Friday, February 20, 2009

Aristotle on Virtue

A virtuous action is not merely any action which, somehow or other, will lead to happiness. We do not display virtue when we do something that happens to be good, but we must act with a deliberate desire to perform our cuntion as human beings properly, that is, to perform it voluntarily and in full awareness of the fact that there are possible alternatives, which, however, we reject in deciding to act the way we will.

The Greek word Aristototle uses for this process is proairesis, which literally means "forechoice", "A choosing (one thing) before, ie, rather than (another)," and without it no action can have moral value. Aristotle's final definition of the concept at the end of his discussion in III. 2-3 is "a deliberate desire for things that are within our power: we arrive at a decision on the basis of deliberation, and then let the deliberation guide our desire." It is, in other words, a thoughtful organization of our desires -- not of all desires, but only of those which we are capable of fulfilling through our own efforts -- without which no action can be termed "virtuous."
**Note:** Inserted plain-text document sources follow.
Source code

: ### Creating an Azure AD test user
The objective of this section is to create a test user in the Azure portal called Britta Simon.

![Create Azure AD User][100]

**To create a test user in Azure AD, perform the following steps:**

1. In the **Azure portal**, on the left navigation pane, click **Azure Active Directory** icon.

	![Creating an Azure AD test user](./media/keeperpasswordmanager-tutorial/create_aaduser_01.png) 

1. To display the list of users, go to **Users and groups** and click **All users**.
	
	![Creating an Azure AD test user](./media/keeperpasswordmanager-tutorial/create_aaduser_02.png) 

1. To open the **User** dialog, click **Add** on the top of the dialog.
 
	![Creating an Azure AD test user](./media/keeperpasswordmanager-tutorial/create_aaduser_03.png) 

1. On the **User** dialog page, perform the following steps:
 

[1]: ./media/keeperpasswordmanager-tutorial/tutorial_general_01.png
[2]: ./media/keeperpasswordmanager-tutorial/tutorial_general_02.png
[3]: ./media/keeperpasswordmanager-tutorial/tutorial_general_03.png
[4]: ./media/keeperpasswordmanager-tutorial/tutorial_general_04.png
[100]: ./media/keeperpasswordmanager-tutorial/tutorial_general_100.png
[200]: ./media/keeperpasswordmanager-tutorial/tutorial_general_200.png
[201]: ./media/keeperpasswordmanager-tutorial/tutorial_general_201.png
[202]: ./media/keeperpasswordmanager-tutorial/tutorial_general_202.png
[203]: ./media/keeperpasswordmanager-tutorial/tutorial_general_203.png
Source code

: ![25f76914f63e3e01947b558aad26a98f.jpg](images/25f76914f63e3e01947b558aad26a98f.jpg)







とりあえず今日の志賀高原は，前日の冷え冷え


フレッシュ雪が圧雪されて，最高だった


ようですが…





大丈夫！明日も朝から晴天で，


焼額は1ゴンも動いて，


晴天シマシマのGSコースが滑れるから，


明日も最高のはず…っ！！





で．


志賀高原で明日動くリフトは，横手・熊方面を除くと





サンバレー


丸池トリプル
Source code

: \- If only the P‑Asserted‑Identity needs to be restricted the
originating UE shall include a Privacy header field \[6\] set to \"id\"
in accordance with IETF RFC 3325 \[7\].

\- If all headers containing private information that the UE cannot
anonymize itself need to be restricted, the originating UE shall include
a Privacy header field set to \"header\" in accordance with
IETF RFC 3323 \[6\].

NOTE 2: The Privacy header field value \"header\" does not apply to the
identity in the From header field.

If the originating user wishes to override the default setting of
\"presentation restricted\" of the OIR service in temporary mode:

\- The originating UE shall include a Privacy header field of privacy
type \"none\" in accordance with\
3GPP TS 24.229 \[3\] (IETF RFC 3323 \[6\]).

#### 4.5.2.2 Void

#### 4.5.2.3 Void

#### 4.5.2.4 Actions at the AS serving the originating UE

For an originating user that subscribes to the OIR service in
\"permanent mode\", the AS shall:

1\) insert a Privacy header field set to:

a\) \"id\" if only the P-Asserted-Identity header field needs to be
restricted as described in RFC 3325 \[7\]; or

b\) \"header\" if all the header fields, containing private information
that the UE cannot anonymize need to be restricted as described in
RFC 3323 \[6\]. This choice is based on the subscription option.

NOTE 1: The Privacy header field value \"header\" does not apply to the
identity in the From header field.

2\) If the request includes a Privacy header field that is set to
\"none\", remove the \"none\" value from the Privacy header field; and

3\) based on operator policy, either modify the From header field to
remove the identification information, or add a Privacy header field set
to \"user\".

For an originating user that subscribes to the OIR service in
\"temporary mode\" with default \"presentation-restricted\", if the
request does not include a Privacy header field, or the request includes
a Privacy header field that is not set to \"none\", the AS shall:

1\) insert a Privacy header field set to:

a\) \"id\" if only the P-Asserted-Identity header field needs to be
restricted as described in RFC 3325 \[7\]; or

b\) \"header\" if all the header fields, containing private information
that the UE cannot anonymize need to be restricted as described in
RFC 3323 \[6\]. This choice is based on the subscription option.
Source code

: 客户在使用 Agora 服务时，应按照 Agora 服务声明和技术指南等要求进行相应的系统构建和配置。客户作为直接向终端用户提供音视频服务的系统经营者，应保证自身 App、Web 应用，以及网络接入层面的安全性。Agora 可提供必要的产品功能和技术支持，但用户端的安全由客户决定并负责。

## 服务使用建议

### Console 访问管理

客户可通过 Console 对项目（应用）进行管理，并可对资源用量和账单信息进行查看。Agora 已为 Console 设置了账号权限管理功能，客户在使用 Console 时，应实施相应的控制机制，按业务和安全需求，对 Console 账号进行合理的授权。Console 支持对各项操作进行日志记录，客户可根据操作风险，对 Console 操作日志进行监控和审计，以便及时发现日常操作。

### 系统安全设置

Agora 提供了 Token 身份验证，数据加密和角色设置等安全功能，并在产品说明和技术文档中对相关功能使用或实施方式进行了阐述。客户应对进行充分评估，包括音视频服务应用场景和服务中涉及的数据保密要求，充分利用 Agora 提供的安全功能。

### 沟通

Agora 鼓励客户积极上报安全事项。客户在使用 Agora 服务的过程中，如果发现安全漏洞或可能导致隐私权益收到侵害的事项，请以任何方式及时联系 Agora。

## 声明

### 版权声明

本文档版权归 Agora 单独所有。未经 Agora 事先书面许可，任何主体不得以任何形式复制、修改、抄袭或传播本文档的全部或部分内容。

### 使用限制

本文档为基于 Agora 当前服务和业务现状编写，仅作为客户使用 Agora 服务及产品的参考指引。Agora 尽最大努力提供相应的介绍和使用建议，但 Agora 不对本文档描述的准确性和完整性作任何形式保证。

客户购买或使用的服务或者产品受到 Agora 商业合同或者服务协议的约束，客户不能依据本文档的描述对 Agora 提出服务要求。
But in order to have virtue it is not sufficient to exercise this proairesis or "choice" of acting well only on a number of isolated occasions. Virtue is, for Aristotle, a hexis (literally, "a having," "a holding," "a being in a certain condition"), something so deeply ingrained in a person by constant habit that he will almost automatically make the morally right choices on every occasion, rejecting at the same time and equally automatically all the alternatives as wrong. Virtue will thus be a firmly established characteristic of the person, and the aggregate of all his characteristics will constitute his character. -- from the Introduction to Nichomachean Ethics by Martin Ostwald

2 comments:

Sara said...

I found this so pertinent to my life right now. I'd like to ask for your prayers as I am really in pain for myself and other RC/LC priests, lay persons and consecrated women I know in GA. At the same time, I have a habit of handling pain with prayer...Did St.Paul make sense to many Greeks because prayer and sound judgement, which is the fruit of glorifying truth with our reason, are so intertwined? ....just love reading what you are reading/thinking about, in Christ, SS

Willa said...

Thanks, Sara! Definitely I will pray. That is an interesting thought about St. Paul.